* [Задание]
Напишите продолжение отрывка об Опимии и почитании Гракхов, начав сразу после его последнего предложения.

* [Исходный отрывок]
—————

Таким образом сей Опимий первый, будучи консулом, действовал с властью диктаторской и предал смерти без суда сверх трех тысяч граждан, Гая Гракха и Фульвия Флакка, из которых последний удостоился консульства и триумфа, первый же превышал всех сверстников своих доблестью и славою. Опимий не воздержался и от похищения денег*. Будучи отправлен посланником к Югурте, царю нумидийскому, он был им подкуплен. Изобличенный в постыднейшем дароприятии, он состарился в бесчестии, ненавидимый и поругаемый народом, который в этом случае был усмирен и унижен, но вскоре после того явил, какую любовь и приверженность имел к Гракхам. Он сделал им кумиры, поставил на том месте и освятил места, на которых они были умерщвлены, принося им все произведения годовых времен. Многие им ежедневно приносили жертвы и поклонялись им, как бы приходили к храму богов.

—————

* [Извлечённые строки]
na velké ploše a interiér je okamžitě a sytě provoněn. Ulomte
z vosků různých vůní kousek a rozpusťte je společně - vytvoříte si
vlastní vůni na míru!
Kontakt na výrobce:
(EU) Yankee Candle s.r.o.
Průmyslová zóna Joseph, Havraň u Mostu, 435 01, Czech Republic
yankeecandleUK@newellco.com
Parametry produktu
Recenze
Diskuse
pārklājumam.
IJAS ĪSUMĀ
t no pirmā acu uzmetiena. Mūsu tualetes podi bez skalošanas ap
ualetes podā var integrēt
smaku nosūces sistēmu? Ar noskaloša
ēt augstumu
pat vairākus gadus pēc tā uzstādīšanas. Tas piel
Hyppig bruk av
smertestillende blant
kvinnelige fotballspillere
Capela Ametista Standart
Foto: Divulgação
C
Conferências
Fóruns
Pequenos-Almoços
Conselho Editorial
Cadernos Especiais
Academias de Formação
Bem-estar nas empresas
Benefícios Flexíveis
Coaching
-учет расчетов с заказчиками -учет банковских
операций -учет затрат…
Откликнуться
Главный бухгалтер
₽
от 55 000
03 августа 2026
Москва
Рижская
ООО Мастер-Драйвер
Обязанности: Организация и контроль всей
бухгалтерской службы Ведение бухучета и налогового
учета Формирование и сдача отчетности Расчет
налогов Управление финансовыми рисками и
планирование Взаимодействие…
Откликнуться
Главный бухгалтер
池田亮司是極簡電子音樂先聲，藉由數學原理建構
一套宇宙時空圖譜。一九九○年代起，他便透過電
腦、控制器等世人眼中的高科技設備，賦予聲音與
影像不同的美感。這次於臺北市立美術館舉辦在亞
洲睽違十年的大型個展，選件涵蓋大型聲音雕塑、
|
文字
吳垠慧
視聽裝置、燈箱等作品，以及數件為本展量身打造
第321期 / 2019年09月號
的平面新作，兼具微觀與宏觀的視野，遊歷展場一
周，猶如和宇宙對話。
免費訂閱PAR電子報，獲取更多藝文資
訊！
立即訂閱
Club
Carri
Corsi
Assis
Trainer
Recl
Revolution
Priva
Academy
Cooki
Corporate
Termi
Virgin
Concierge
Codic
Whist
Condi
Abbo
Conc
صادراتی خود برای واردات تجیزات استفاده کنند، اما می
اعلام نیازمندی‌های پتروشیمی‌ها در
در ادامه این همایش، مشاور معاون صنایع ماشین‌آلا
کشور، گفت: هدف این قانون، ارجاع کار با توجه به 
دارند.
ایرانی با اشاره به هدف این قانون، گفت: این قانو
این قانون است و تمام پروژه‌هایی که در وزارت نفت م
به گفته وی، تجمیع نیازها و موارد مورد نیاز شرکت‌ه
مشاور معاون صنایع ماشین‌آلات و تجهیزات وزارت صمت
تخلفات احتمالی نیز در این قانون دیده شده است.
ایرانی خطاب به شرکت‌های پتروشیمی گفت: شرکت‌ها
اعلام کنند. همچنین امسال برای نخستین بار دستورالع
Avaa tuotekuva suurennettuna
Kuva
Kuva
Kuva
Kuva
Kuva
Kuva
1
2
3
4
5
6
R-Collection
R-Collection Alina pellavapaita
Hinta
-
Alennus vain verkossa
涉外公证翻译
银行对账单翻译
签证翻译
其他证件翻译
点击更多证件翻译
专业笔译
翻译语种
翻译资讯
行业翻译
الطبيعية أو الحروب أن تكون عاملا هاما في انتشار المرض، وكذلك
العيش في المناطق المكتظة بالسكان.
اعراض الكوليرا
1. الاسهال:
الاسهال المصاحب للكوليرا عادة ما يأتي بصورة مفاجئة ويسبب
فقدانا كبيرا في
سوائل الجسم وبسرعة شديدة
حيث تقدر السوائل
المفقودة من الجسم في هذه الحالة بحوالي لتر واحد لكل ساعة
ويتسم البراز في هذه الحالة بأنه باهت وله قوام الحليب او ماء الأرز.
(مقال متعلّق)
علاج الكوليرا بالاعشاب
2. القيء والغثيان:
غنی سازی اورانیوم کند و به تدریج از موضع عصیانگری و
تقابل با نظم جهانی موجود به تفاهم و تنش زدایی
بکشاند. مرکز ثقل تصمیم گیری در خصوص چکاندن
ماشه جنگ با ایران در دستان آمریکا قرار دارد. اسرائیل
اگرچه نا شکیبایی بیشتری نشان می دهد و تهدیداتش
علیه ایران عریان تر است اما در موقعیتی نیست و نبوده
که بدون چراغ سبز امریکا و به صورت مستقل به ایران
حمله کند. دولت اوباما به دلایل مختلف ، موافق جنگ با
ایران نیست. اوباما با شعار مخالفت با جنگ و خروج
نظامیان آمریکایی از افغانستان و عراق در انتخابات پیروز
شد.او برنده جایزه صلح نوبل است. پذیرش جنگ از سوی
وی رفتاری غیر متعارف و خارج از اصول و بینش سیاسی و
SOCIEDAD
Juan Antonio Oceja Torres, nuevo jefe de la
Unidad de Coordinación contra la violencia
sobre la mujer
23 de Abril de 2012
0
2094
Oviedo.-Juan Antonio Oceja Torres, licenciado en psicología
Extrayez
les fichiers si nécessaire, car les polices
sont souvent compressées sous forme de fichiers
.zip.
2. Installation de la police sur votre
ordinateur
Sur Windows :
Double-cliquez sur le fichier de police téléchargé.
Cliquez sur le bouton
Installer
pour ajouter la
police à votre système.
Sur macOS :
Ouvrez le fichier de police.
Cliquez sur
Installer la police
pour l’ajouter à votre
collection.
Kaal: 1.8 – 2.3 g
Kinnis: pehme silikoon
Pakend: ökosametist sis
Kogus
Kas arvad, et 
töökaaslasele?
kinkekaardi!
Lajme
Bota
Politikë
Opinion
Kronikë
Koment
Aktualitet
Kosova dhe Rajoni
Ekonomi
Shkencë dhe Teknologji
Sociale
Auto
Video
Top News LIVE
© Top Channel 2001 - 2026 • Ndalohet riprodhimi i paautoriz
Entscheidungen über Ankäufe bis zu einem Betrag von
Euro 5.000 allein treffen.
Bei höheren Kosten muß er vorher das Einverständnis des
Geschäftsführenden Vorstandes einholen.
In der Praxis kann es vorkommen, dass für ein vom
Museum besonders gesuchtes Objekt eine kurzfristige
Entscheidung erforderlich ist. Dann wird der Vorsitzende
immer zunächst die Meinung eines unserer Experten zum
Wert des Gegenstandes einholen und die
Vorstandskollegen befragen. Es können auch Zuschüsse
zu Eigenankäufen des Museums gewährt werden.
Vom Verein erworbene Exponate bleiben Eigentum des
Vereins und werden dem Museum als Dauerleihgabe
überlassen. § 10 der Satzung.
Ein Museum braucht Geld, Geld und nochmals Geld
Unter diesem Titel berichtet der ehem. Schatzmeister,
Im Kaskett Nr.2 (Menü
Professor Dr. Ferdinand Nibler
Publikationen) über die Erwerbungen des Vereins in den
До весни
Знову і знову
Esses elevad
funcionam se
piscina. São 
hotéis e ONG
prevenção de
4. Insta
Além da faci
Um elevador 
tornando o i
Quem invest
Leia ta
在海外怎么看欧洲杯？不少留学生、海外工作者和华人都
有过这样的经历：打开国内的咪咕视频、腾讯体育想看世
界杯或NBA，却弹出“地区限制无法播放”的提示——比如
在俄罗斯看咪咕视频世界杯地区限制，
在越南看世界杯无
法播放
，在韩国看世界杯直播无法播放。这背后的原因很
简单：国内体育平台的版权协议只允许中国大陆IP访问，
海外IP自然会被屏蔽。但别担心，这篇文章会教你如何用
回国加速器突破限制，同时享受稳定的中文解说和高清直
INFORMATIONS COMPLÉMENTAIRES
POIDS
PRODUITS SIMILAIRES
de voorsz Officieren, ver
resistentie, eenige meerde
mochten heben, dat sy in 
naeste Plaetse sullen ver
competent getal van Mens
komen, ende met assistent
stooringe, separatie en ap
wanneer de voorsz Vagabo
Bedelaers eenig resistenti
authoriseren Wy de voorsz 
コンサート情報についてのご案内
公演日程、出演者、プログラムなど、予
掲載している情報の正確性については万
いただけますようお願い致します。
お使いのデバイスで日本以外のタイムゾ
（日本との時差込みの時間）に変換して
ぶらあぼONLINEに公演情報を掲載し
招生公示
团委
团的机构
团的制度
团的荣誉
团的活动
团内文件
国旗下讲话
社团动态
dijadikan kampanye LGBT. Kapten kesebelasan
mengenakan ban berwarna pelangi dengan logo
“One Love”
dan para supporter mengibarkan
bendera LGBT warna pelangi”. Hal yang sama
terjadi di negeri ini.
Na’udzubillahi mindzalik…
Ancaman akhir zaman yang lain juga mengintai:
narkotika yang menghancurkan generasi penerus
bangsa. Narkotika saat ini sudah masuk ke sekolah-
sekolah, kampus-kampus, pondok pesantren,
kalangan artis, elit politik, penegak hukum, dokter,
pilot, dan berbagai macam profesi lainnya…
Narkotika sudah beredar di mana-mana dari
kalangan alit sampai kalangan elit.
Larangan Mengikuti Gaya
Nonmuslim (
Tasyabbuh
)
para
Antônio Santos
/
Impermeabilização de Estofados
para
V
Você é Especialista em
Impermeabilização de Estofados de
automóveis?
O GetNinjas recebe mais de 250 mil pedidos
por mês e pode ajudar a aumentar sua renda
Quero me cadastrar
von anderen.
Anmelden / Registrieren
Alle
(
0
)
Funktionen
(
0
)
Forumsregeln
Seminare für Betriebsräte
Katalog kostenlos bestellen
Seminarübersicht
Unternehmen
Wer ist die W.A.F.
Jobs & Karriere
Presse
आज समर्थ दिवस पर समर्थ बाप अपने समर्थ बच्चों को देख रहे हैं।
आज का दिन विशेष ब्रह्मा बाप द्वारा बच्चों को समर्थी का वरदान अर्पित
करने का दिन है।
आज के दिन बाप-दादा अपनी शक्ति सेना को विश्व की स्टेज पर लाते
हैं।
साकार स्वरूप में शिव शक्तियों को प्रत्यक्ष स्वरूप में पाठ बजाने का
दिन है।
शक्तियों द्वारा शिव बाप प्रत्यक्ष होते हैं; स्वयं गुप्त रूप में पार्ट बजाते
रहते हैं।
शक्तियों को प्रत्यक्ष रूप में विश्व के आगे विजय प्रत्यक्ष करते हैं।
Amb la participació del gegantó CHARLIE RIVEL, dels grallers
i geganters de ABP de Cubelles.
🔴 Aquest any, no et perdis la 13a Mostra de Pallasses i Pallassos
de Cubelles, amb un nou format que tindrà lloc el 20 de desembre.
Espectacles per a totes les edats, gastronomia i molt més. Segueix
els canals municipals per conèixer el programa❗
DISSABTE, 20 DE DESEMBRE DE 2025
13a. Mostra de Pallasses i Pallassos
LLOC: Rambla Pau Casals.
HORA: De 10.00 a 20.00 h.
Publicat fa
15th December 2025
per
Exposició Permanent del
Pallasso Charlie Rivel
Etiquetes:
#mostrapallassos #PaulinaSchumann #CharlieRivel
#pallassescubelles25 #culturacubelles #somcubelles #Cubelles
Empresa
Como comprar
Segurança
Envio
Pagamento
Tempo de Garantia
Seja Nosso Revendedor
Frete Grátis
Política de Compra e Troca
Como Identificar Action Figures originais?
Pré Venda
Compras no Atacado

—————

* [Результат выполнения]
Корнелия, говорят, перенесла это несчастье с великим духом и твердостью. О священных местах, на которых дети ее были побиты, она говорила: «Мои дети имеют достойные себя гробницы». Она провела жизнь близ Мизен*, нимало не переменив обыкновенного образа жизни; у нее было много друзей, и по склонности своей к гостеприимству она держала хороший стол. При ней всегда находились греки и ученые; все цари принимали от нее и посылали к ней подарки. Повествуя деяния и образ жизни отца своего Сципиона Африканского тем, кто приходил к ней и пребывал у нее, она услаждала их, но возбуждала к себе удивление, когда без слез и без изъявления горести рассказывала о бедствиях детей своих, как о некоторых происшествиях прежних времен. По этой причине казалось многим, что от старости и великих бедствий она лишилась ума и сделалась бесчувственна – но те поистине бесчувственны, которые не знают, что великий дух, благородное происхождение и хорошее воспитание много способствуют к перенесению печалей; и что счастье нередко одерживает верх над доблестью, остерегающегося впасть в бедствия, но что оно в самых бедствиях не отнимает у нее твердости к перенесению их с благоразумием.
Сравнение Агиса и Клеомена с Тиберием и Гаем Гракхами
Приведя к концу и это повествование, остается сравнить одних с другими и рассмотреть их жизни.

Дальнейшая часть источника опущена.